In a frantic round of last-minute horse-trading, negotiators from 70 countries today sealed a global financial services agreement that would eliminate competitive barriers in the multi-trillion-dollar banking and insurance arena, particularly in the developing world.
The World Trade Organization pact, now subject to ratification by all the signatory countries, would cover more than 95% of the global trade in financial services.
U.S. financial services and insurance firms, among the most competitive in the world thanks to massive consolidation and aggressive competition at home, are expected to be major beneficiaries of the accord.
"We have done it," said an exuberant Renata Ruggiero, WTO director general, at the conclusion of Geneva negotiations that extended several hours past Friday's deadline.
President Clinton praised the negotiators for reaching an agreement in difficult economic times, particularly in view of the vast differences of opinion between the developing and developed countries.
The Clinton administration was anxious to bolster its free-trade agenda after its recent failure to get fast-track negotiating authority through Congress.
"In the wake of recent financial instability, it is particularly encouraging that so many countries have chosen to move forward rather than backward," the president said in a written statement.
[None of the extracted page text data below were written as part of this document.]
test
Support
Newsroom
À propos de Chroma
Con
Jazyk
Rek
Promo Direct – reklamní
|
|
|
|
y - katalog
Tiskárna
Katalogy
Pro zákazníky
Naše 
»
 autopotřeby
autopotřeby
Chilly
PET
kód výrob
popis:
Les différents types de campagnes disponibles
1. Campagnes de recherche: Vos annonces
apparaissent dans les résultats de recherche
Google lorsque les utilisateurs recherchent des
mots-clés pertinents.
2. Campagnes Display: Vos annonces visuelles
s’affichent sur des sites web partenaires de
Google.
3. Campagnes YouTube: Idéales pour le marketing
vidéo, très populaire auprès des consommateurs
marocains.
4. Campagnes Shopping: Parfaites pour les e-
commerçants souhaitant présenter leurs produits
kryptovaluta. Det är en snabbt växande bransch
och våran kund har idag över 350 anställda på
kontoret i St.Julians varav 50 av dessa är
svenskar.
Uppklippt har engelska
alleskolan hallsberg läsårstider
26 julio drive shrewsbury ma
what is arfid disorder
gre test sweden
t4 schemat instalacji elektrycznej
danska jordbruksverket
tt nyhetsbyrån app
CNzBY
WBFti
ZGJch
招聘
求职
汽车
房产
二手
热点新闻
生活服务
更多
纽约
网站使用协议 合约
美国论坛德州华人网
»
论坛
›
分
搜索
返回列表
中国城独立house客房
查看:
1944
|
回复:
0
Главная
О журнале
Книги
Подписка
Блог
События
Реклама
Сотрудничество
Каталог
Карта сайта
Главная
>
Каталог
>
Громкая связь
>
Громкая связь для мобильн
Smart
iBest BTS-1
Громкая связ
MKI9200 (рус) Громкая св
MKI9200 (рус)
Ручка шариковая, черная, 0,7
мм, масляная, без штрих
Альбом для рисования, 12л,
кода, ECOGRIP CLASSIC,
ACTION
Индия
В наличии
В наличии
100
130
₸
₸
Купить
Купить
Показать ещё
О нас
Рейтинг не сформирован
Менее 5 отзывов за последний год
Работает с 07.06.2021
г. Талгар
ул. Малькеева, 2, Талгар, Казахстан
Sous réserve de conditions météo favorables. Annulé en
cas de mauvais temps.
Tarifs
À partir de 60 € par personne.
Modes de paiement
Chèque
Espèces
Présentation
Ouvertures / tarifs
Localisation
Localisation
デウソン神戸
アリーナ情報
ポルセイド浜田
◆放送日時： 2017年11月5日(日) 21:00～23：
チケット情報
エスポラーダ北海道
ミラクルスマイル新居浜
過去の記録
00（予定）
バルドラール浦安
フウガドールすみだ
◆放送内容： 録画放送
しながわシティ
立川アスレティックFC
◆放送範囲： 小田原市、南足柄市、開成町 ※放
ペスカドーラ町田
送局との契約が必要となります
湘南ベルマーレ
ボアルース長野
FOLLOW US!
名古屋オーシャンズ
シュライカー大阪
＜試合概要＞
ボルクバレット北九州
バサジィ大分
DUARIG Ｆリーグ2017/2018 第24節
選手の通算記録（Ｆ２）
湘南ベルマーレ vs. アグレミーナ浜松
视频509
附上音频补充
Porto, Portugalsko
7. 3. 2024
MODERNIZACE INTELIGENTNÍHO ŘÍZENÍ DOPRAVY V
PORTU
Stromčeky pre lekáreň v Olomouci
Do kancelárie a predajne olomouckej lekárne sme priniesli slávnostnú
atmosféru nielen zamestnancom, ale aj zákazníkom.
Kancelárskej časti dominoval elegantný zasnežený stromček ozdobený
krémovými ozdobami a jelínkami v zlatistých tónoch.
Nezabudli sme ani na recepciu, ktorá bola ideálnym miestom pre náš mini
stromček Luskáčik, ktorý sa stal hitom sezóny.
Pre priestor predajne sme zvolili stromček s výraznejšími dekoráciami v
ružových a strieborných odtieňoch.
WTO officials said individual nations would have to ratify the pact by Jan. 30, 1999, and it would go into force on March 1 of that year.
While the specifics of the agreement have not been released, it is intended to force governments to remove barriers that discriminate against foreign firms and encourage the deregulation of financial and insurance markets.
Total world banking assets are worth more than $20 trillion, insurance premiums are valued at $2 trillion, and jobs in the financial sector represent 3% to 5% of total world employment, according to the WTO, which was established in 1995 to set rules for global trading and to provide a multilateral arena to resolve disputes among its 131 members.
But financial services has historically been one of the last arenas opened to foreign competition because of concerns over economic sovereignty. Developing countries fear both the competitive threat from powerful U.S., Japanese and European institutions and a loss of government control over economic development strategies.
Because of the difficulty of reaching an agreement, financial services was excluded from the World Trade Organization when the Geneva-based group was established. Telecommunications trade, another sensitive area, was added to the WTO's coverage last year.
The major opposition to the financial services agreement came from countries such as Malaysia and South Korea, which are under severe pressure to shore up their weakened banks as a result of the currency and stock market turmoil that has crippled the region.
But proponents of the agreement say it will help stem the Asian economic crisis by sending a message that a shaky international financial system will now operate under a set of global rules.
They also say it will greatly expand access to banking, insurance and securities markets in developing economies, increase capital flows and raise the standards of domestic financial services industries.
The deal clearly represents a major opportunity for U.S. firms, which will find it much easier to set up bank branches and brokerage offices and sell insurance policies in signatory countries. The financial services sector would be subject to WTO rules, with a dispute settlement process to resolve violations of the accord.
Jackson Huddleston, a management consultant in Seattle who worked for nearly two decades as a banker in Tokyo, said U.S. financial institutions have a technological advantage that puts them far ahead of most overseas competitors.
But he also pointed out that Japan's recently merged Bank of Tokyo-Mitsubishi behemoth still tops the list of the world's largest banks, and the proposed marriage of Union Bank of Switzerland and Swiss Bank Corp. would result in the No. 2 bank worldwide.
"This is certainly favorable to the United States," he said of the agreement. "It makes us more competitive in the area where we're strong, though it doesn't mean we're the only game in town."
Jan Jobe, chairman of the Principal Financial Group, a U.S. insurer, said in a statement that the agreement will "help nurture the financial services industries in developing nations [and] strengthen the presence of many North American and European insurers."
He said a majority of U.S. insurance companies now back the WTO agreement, though it isn't "perfect."
Malaysia's government, which blames foreign investors and speculators for triggering its current financial crisis, wanted to restrict foreign ownership of insurance firms to no more than 51%. But the United States insisted that firms such as American International Group already operating in the country be allowed to keep 100% of their investments.
Thailand, which agreed to close 56 bankrupt financial companies as a condition for receiving a $17.2-billion bailout from the International Monetary Fund, had resisted pressures to raise its 49% limit on foreign ownership of banking ventures.
Indonesia, on the other hand, offered Friday to lift restrictions on foreign holdings in non-bank financial services and guarantee that overseas investors can hold on to existing stakes.
Associated Press and Bloomberg News contributed to this report.